Michele Bravi e Vittorio Sgarbi
di Andrea Scanzi
Da ieri vedo post strappalacrime che tratteggiano il buon Michele Bravi, senz’altro un ragazzo d’oro, perché è stato sbeffeggiato malamente dal solito caso umano che passava di lì per caso e ha mollato un peto in tivù.
Ora: sarebbe bello avere misura, nei post, ma evidentemente vale sempre la regola retorica e furbina per cui, se Adinolfi o Pillon o Peto insultano qualcuno, allora quel qualcuno diventa automaticamente Mick Jagger.

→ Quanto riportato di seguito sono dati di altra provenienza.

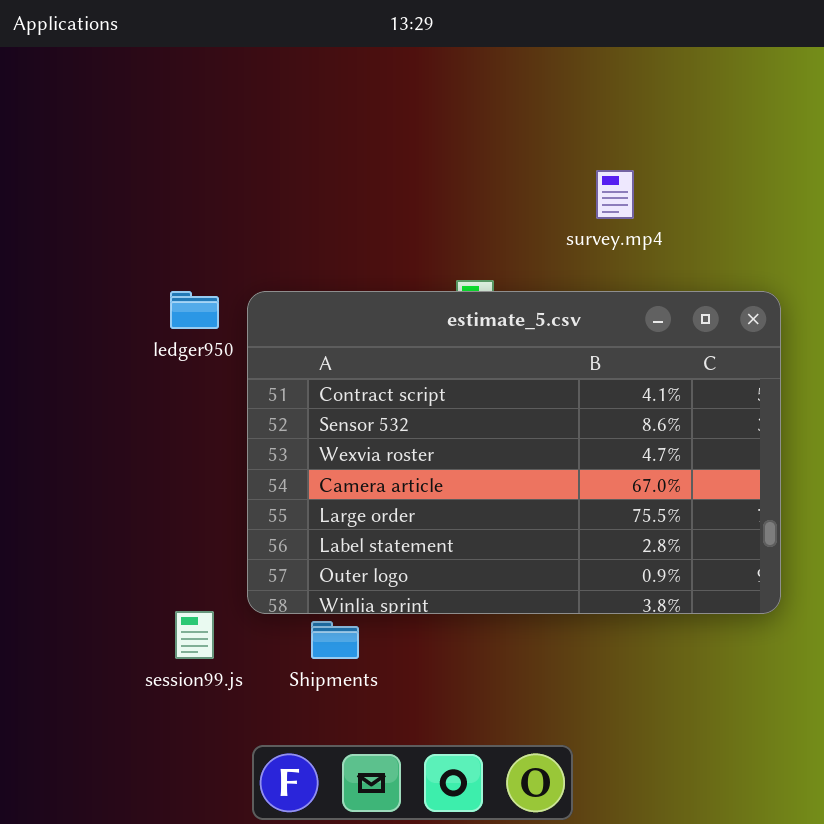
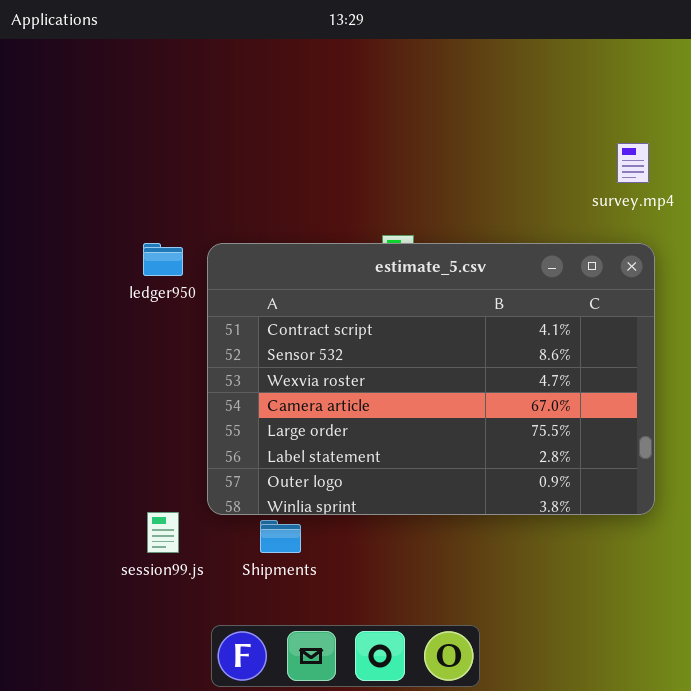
survey.mp4: [596,170,634,219] -> [617,143,649,183], moved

Tutto ciò è avvilente, come lo è stata durante Sanremo la sopravvalutazione di Achille Lauro che meritava i peana eterni solo perché aveva fatto arrabbiare gli omofobi, “e pazienza se non ha voce” (anche se di lavoro farebbe il cantante). Una roba allucinante.
Dunque, su Bravi: il cantante ha (ovviamente) ragione totale sulla vicenda. Il ragazzo ha pure risposto con garbo raro ed eloquio puntuale, evitando di infierire anche su chi – Serena Autieri – non solo ha pensato bene di intervistare senza motivo un trapassato morale e temo finendo neuronale, ma ha pure avuto la mala creanza di ridere di fronte alle sue (orrende) “battute”. Se non sai fare le interviste, stai a casa.
Al tempo stesso, poiché parliamo (credo) di un artista, e poiché la canzone in oggetto di Bravi (una cover di Battisti) si è rivelata una delle più grandi schifezze mondiali nella storia della musica, roba che per molto meno ho visto gente “lapidata” o quasi sul palco, ci penserei un attimo prima di mettere in scena la solita litania social (a favore di algoritmo) dell’artista geniale vessato dal critico incivile.
Come a dire: l’inciviltà greve dell’insultatore è evidente, come lo è il garbo della persona offesa, ma la resa artistica – a prescindere dal vile dileggio omofobo – resta semplicemente orrenda. Si può dire che Bravi è un bravo ragazzo e ha ragione nel merito, ma al tempo stesso ha fatto una cover da vomito, oppure ormai questo paese è morto di politicamente corretto e retorica insopportabile?